_Alıştırma 1_. Seçilen bölümü "TEŞEKKÜR ETTİ" ifadesinden "ile devam etti." ifadesine kadar, "halı" yerine "kilim" koyarak yeniden yazınız.

_Seçilen Bölüm_.
————

Peygamber evladını anmakla kimsenin mezhebinden çıkmayacağını söyleyen Boztepe “Peygamberin zaten mezhebi yoktu, zaten sıkıntı bu. Biz mezheplerle birbirimizi yiyiyoruz. Allah resulünün dini vardı, Allah resulüne indirilen kitap vardı. Dini bir yere koymuşuz, kitabı bir yana bırakmışız, senin mezhebin, benim mezhebim diye tartışıyoruz” dedi. “Allah bir daha ümmeti Muhammed’e Kerbala yaşatmasın’ temennisinde bulunan Boztepe “Allah’ın oku emrini yerine getirmek zorundayız. Dinimizi araştırmak zorundayız” dedi. 

 

TEŞEKKÜR ETTİ

 

Boztepe’nin, geçtiğimiz yıl Ömer Kılınç tarafından bağışlanan 2 klimanın yetersiz kaldığını söylemesi üzerine Çerkezköylü sanayicilerden Ömer Kılınç, derneğe 1 klima sözü daha verdi. Mescid kısmına halı ihtiyacının olduğunu söyleyen Boztepe, “Bir elektrikli ısıtıcı ve üstüne yeni bir halı serdirmemiz lazım. Bu konuda bilgi verelim dedik. Büyükşehir Belediye Başkanımız dergahın vantilatör ihtiyacını karşılaşmıştı. Kendisine de teşekkür ediyorum” dedi. Sinan Boztepe’nin konuşmasının ardından program Karaağaç İmam Ali Cami Hocası Hüseyin Çubuk, Türkiye Ehlibeyt Alimleri Birliği temsilcisi Cafer Bendiderya ve Türkiye Alevi Dedeleri Birliği Yönetim Kurulu Üyesi Seyyid Deniz Düzgün Doğan’ın konuşmaları ile devam etti.

————

_Girdi Malzemesi_.
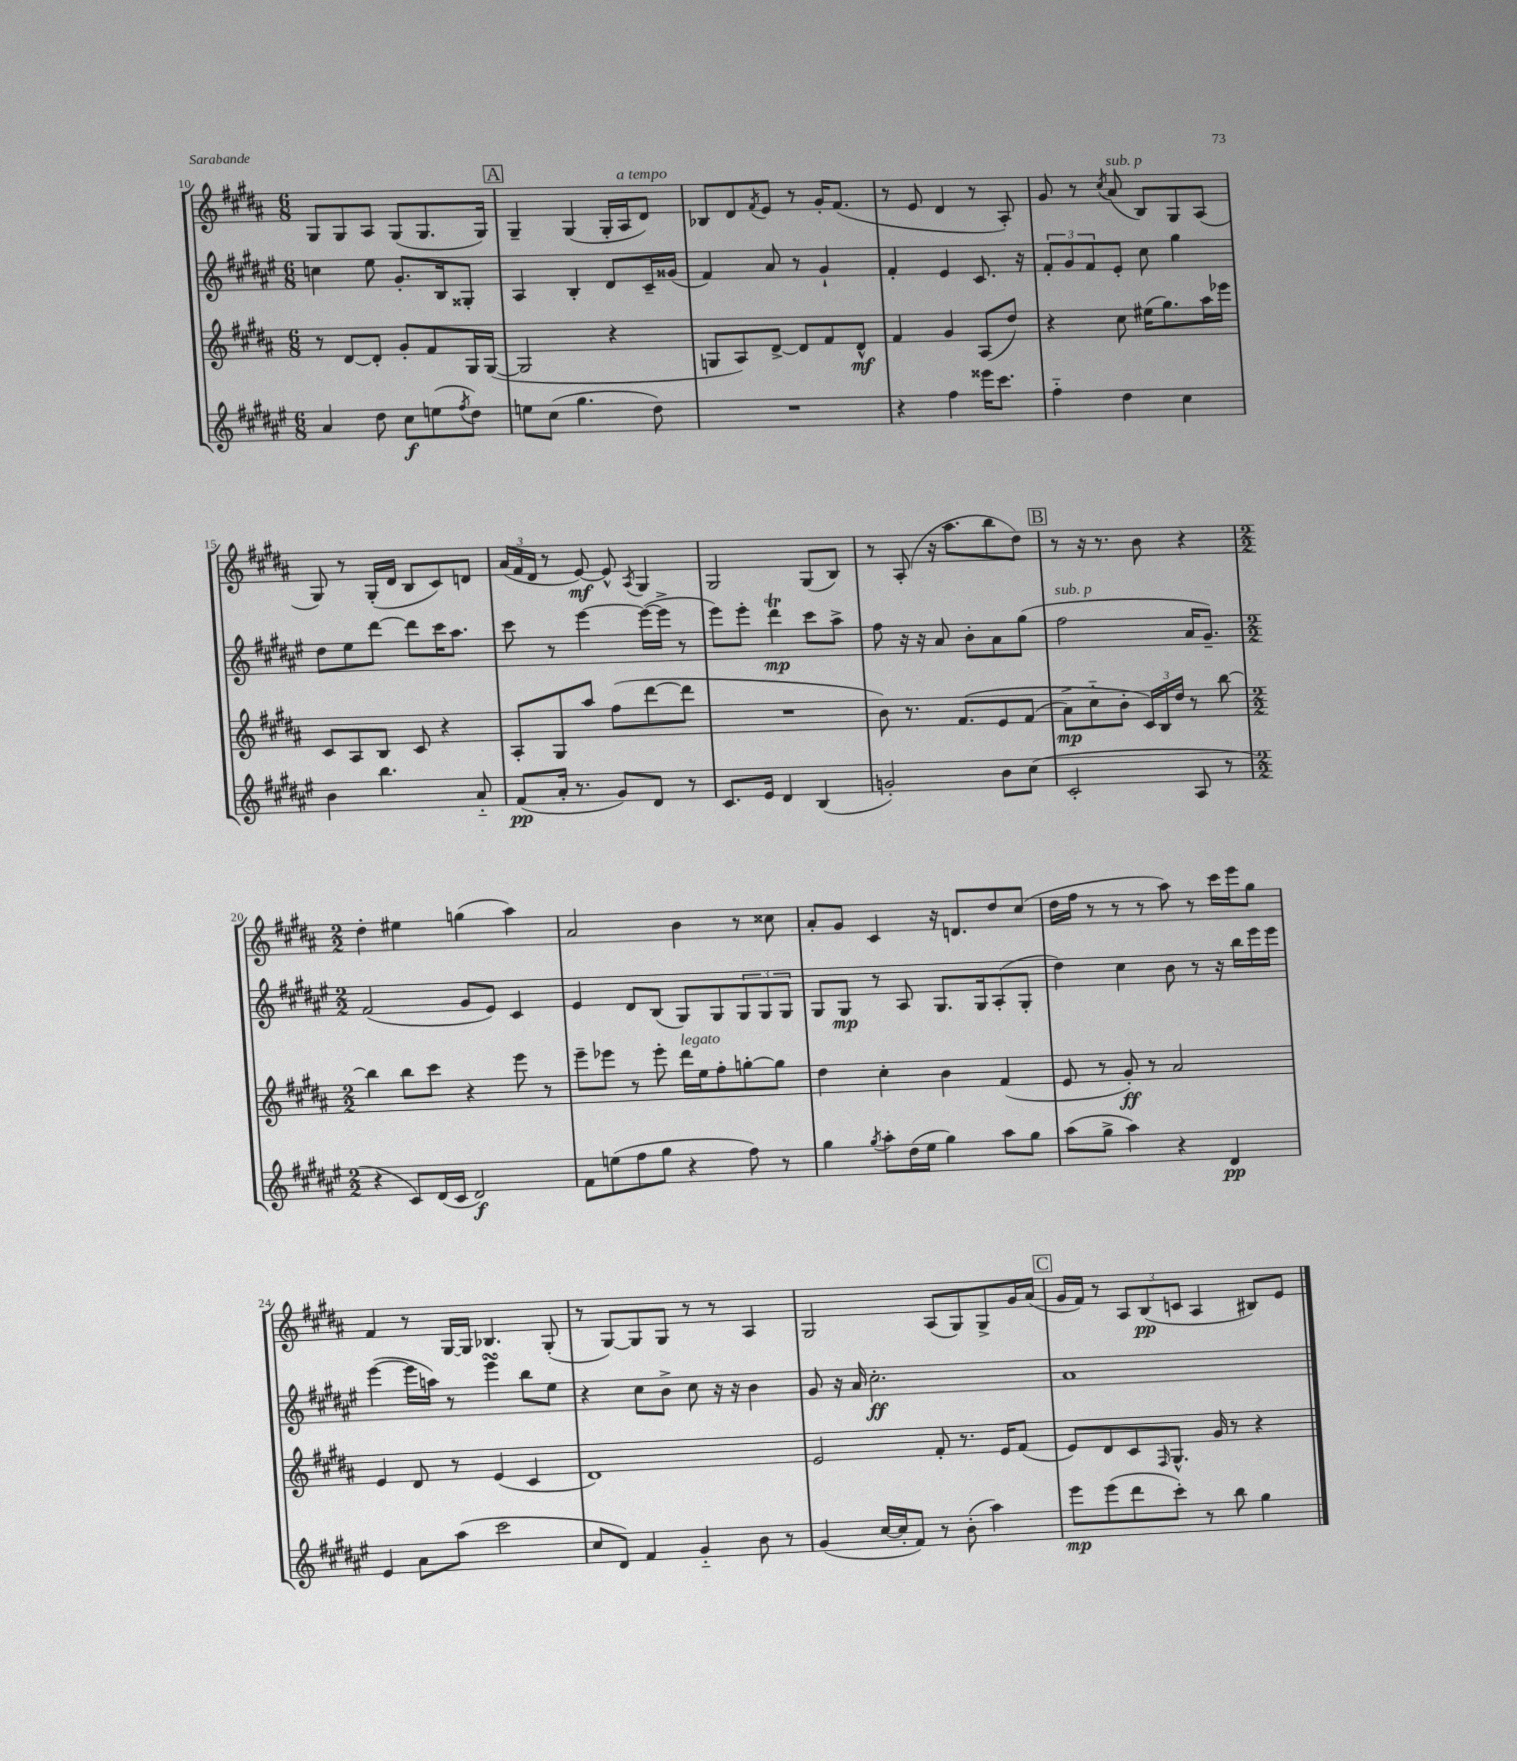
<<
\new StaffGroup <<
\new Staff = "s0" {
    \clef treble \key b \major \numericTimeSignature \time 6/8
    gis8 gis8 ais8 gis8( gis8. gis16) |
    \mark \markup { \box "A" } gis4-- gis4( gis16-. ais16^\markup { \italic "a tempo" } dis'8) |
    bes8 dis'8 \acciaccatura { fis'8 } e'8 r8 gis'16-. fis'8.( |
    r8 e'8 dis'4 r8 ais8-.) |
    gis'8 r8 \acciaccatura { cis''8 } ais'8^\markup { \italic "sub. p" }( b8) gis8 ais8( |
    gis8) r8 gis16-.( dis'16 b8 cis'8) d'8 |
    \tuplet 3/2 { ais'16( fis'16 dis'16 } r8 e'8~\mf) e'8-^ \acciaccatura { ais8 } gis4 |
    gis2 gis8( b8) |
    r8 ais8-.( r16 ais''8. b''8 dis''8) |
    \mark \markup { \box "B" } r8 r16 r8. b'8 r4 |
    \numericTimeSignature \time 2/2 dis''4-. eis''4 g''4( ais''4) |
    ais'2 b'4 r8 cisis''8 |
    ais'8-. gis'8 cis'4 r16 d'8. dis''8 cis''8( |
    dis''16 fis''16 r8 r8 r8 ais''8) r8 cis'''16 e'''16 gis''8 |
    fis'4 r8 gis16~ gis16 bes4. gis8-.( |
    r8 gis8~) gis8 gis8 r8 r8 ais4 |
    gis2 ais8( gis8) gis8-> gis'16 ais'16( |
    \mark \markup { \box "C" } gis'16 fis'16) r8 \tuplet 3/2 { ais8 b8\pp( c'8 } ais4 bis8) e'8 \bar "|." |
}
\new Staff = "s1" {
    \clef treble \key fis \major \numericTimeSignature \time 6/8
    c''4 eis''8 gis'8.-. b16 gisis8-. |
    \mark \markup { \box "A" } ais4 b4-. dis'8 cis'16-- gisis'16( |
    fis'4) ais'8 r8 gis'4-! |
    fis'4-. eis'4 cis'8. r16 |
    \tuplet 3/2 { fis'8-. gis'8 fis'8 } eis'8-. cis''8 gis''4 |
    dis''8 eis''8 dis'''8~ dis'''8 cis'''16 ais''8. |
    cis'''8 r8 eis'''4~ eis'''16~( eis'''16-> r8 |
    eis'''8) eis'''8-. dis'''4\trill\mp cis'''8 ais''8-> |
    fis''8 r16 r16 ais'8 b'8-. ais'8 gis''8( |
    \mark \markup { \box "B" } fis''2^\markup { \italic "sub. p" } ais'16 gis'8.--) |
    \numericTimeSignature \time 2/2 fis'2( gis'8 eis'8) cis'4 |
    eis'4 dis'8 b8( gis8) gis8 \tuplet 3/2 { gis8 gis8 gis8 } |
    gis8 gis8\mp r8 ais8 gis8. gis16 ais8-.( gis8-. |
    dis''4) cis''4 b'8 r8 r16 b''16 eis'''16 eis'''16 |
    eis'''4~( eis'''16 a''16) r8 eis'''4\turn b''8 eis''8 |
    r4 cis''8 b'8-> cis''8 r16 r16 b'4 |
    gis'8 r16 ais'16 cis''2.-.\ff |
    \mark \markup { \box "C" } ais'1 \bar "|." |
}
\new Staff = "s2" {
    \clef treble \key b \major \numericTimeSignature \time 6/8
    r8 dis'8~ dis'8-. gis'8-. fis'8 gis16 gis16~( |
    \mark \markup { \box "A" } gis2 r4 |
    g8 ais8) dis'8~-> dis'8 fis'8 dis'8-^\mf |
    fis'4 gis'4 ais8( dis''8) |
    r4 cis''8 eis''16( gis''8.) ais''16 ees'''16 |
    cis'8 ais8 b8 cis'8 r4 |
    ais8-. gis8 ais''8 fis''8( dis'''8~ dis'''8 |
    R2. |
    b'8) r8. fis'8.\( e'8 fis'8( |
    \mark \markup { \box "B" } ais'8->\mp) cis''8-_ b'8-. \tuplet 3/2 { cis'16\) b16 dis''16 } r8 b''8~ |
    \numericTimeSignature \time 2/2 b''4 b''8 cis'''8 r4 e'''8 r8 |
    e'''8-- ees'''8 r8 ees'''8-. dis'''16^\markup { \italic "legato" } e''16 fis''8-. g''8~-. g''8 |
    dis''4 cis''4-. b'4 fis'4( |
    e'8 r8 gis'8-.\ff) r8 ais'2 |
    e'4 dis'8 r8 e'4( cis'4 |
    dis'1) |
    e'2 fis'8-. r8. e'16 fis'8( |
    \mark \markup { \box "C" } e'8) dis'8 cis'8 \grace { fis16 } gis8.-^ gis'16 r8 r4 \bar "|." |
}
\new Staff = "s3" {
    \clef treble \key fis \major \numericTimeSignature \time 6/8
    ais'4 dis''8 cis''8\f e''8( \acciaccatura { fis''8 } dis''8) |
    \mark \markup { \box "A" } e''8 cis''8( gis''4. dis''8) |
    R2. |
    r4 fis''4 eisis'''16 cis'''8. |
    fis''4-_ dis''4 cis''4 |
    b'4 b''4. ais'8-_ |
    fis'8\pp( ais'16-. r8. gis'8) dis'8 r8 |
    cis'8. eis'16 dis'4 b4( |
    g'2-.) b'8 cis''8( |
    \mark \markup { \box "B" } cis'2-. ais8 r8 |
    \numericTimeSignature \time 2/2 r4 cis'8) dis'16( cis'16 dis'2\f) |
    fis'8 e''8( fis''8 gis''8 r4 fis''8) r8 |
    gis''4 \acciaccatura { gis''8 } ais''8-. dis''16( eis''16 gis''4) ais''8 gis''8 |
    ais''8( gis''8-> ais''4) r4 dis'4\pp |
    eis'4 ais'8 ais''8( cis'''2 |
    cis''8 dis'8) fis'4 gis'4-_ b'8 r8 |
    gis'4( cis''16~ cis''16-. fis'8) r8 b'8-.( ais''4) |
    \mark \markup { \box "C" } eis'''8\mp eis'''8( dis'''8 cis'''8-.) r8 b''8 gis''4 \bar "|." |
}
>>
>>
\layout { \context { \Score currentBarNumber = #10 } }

————

_Alıştırma 2_. Listenin başından "r8 e'8 dis'4 r8 ais8-.) |" ifadesini içeren satıra kadar, iki uç da dahil olmak üzere, listedeki satırları hiç değiştirmeden tekrarlayınız. Resimleri cevaba almayınız.

_Doğru Sonuç 1_.
TEŞEKKÜR ETTİ

 

Boztepe’nin, geçtiğimiz yıl Ömer Kılınç tarafından bağışlanan 2 klimanın yetersiz kaldığını söylemesi üzerine Çerkezköylü sanayicilerden Ömer Kılınç, derneğe 1 klima sözü daha verdi. Mescid kısmına kilim ihtiyacının olduğunu söyleyen Boztepe, “Bir elektrikli ısıtıcı ve üstüne yeni bir kilim serdirmemiz lazım. Bu konuda bilgi verelim dedik. Büyükşehir Belediye Başkanımız dergahın vantilatör ihtiyacını karşılaşmıştı. Kendisine de teşekkür ediyorum” dedi. Sinan Boztepe’nin konuşmasının ardından program Karaağaç İmam Ali Cami Hocası Hüseyin Çubuk, Türkiye Ehlibeyt Alimleri Birliği temsilcisi Cafer Bendiderya ve Türkiye Alevi Dedeleri Birliği Yönetim Kurulu Üyesi Seyyid Deniz Düzgün Doğan’ın konuşmaları ile devam etti.

_Doğru Sonuç 2_.
<<
\new StaffGroup <<
\new Staff = "s0" {
    \clef treble \key b \major \numericTimeSignature \time 6/8
    gis8 gis8 ais8 gis8( gis8. gis16) |
    \mark \markup { \box "A" } gis4-- gis4( gis16-. ais16^\markup { \italic "a tempo" } dis'8) |
    bes8 dis'8 \acciaccatura { fis'8 } e'8 r8 gis'16-. fis'8.( |
    r8 e'8 dis'4 r8 ais8-.) |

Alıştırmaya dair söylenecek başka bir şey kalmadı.